**Tarefas a realizar:**
(A) Reproduza o trecho do texto sobre vazamentos da Polícia Federal começando em "É verdade que" e seguindo até "externo para tal.".
(B) Dê continuidade ao texto sobre vazamentos de investigações da Polícia Federal a partir da última frase apresentada.

**Texto fornecido:**
########################################
É preciso exigir que a Polícia Federal puna com rigor e de forma efetiva os vazamentos e privilégios a determinados veículos de comunicação e até criar órgãos de controle externo para tal
 
Da CartaCapital
 

O recorrente vazamento de informações não é exatamente uma novidade. Ao contrário, durante praticamente todas as operações de grande repercussão conduzidas pela Polícia Federal, ao menos desde o final do governo FHC, praticou-se, em menor ou maior grau, vazamento privilegiado de dados e documentos sigilosos das investigações para veículos da grande mídia.

O que surpreende, no entanto, é que essa prática perdure e, uma vez que não é coibida nem punida, acabe por ser estimulada. Aliás, parece que ninguém mais questiona sua legalidade ou, quando o faz, é advertido com a argumentação de que a imprensa é livre.

É verdade que a imprensa é livre para publicar informações que venha a obter, mas é preciso lembrar que o agente público que fornece essas informações incorre em grave crime contra a administração pública; crime, aliás, tão grave quanto a corrupção.

É preciso exigir que a Polícia Federal puna com rigor e de forma efetiva os vazamentos e privilégios a determinados veículos de comunicação, ou até mesmo pensar na criação órgãos de controle externo para tal.

Se o repórter tem a missão de conseguir informar em primeira mão – o que deveria ser feito sempre com critério e responsabilidade -, no plano jurídico, o agente público incumbido da investigação – seja da Polícia, do Ministério Público ou do Judiciário –, ou quem lhe faz as vezes, tem o dever de guardar sigilo sobre ela.

Quando uma informação é divulgada antes do tempo, não só o direito do acusado, mas também a investigação e a legitimidade do processo são prejudicados. Portanto, ao permitir ou facilitar propositalmente que uma determinada informação seja publicada, esse agente incorre em ato criminoso.
########################################
**Dados fornecidos:**
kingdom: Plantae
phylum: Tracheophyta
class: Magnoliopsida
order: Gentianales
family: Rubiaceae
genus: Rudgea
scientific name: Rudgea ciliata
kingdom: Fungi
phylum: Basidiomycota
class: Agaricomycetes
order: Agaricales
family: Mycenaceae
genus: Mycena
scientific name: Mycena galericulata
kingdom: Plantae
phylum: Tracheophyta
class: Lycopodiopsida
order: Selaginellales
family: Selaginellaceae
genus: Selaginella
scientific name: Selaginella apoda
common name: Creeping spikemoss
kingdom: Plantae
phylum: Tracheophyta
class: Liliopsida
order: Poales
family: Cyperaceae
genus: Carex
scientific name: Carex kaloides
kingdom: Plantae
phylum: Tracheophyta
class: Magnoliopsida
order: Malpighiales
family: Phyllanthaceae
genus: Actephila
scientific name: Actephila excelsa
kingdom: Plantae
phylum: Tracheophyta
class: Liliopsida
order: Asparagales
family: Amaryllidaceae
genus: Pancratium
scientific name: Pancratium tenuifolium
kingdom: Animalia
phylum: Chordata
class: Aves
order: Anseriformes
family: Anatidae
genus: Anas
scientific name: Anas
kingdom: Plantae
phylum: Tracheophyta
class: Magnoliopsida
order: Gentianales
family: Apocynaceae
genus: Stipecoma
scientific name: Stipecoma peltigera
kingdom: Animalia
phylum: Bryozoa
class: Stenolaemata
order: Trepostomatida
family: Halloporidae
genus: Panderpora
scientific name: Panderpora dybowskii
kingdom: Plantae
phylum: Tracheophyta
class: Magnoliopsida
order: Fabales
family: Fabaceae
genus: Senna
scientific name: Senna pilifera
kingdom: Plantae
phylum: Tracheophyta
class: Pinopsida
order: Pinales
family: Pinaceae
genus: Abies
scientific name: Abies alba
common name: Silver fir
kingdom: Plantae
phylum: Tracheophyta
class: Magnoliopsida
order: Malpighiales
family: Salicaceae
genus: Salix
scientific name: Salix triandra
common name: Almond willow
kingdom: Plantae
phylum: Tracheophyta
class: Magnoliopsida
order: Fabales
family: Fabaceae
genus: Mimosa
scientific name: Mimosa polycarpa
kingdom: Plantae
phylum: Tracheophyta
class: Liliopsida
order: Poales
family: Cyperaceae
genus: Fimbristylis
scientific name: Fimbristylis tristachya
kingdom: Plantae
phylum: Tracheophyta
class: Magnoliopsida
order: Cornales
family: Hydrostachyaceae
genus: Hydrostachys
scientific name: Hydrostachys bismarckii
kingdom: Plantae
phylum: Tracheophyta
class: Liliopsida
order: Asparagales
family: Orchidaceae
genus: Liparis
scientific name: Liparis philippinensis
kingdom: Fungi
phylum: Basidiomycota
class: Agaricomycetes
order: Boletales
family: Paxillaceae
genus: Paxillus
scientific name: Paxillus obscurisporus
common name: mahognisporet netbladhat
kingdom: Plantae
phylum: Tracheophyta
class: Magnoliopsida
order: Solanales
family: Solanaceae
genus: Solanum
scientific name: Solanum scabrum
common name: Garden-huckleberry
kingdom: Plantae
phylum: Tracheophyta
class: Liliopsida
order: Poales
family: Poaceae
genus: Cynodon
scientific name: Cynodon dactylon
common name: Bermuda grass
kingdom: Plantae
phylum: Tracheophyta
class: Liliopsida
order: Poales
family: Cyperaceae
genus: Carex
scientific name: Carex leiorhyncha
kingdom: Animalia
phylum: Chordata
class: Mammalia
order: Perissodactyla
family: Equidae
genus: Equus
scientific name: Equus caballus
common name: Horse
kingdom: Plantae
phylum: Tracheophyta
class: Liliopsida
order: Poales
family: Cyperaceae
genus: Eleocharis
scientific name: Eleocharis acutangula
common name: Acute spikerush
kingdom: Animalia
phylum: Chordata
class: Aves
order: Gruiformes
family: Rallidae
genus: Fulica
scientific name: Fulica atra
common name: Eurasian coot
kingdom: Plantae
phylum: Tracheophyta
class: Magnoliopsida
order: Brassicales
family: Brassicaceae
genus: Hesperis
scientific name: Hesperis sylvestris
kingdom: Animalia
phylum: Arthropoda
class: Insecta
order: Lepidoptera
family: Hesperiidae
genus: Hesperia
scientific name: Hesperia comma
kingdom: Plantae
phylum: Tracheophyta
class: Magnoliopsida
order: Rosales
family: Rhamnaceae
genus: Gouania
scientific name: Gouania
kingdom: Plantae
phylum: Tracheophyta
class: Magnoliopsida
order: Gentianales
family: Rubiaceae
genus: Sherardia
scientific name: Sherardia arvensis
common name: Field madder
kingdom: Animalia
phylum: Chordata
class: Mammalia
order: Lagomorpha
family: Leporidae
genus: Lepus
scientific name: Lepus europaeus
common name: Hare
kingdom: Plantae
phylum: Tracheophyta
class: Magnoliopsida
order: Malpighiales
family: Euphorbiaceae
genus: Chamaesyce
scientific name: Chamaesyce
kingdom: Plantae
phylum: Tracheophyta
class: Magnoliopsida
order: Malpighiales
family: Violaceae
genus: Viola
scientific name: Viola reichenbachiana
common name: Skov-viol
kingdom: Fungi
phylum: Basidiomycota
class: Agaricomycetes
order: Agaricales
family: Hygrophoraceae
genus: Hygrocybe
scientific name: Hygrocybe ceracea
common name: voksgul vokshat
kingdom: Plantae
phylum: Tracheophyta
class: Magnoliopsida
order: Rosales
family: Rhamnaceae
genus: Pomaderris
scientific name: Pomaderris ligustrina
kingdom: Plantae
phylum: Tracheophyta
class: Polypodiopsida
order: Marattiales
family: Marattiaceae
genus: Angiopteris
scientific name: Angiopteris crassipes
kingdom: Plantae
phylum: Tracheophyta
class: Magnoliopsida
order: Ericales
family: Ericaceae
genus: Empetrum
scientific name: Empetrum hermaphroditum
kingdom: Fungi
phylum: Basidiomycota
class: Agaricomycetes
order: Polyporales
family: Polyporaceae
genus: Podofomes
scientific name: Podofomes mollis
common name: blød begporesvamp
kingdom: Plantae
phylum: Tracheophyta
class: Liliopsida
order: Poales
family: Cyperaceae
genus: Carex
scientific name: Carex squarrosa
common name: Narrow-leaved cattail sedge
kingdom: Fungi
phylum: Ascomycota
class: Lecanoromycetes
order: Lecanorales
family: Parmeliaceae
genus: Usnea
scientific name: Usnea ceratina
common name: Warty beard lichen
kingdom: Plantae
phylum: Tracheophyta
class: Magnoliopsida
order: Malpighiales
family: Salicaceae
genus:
########################################
**Resultados em ordem:**
(A)
É verdade que a imprensa é livre para publicar informações que venha a obter, mas é preciso lembrar que o agente público que fornece essas informações incorre em grave crime contra a administração pública; crime, aliás, tão grave quanto a corrupção.

É preciso exigir que a Polícia Federal puna com rigor e de forma efetiva os vazamentos e privilégios a determinados veículos de comunicação, ou até mesmo pensar na criação órgãos de controle externo para tal.

(B)
O vazamento sistemático é extremamente pernicioso, tanto para a efetividade da Justiça, uma vez que interfere nos resultados dos processos, quanto para a sociedade, para o público que consome notícias oriundas de informações descontextualizadas e que trazem, de “brinde”, uma versão acusatória publicada como fato.

A divulgação de trechos de conversas telefônicas retiradas do contexto original, por exemplo, pode criar uma ideia antecipada de culpabilidade do investigado. Alimenta-se, dessa forma, no ambiente da sociedade, uma narrativa de punição a esse investigado, sem que ele tenha sequer condições de exercer seu direito de defesa.

Normalmente ele e seus advogados tomam conhecimento daquela documentação e informação ao mesmo tempo em que o público, pela imprensa.

Esse tipo de mecanismo está transformando o processo penal no Brasil em um processo stalinista, em que os procedimentos são mera formalidade, pois desde o início e antes mesmo de a defesa ser realizada, já se sabe o seu resultado.

No mais das vezes os réus têm sido condenados a cumprir penas duras, justamente por conta dessa narrativa acusatória criada em torno de toda a investigação.

Isso é muito grave e os vazamentos de informação à imprensa têm papel central na instauração dessa corrupção sistêmica, ou seja, do mau funcionamento do Estado Democrático de Direito e dos valores que lhe são próprios, como o da presunção de inocência.

Além disso, como se sabe, os aparelhos, as corporações de investigação condicionam a liberação de informações privilegiadas a que o jornalista divulgue apenas a sua versão dos fatos – o que fere um princípio fundamental do bom jornalismo que é sempre ouvir o outro lado. 

A fim de garantir a obtenção dessas informações, parte da mídia age de forma parcial, não isenta, e, de quebra, confere maior visibilidade a este ou aquele agente. Essa simbiose entre agentes públicos responsáveis por grandes investigações e órgãos de imprensa, além de contaminar e corromper o encaminhamento do processo penal, prejudica a construção de uma mídia mais plural e democrática.

No momento em que é necessário divulgar informações, os órgãos públicos têm que fazê-lo de forma isonômica. O papel do jornalista é tentar obter a informação em primeira mão, mas o papel do Estado é resguardar o que é sigiloso e garantir acesso igualitário a todos os veículos de imprensa ao que não é. É preciso garantir visibilidade à investigação, e não a quem investiga.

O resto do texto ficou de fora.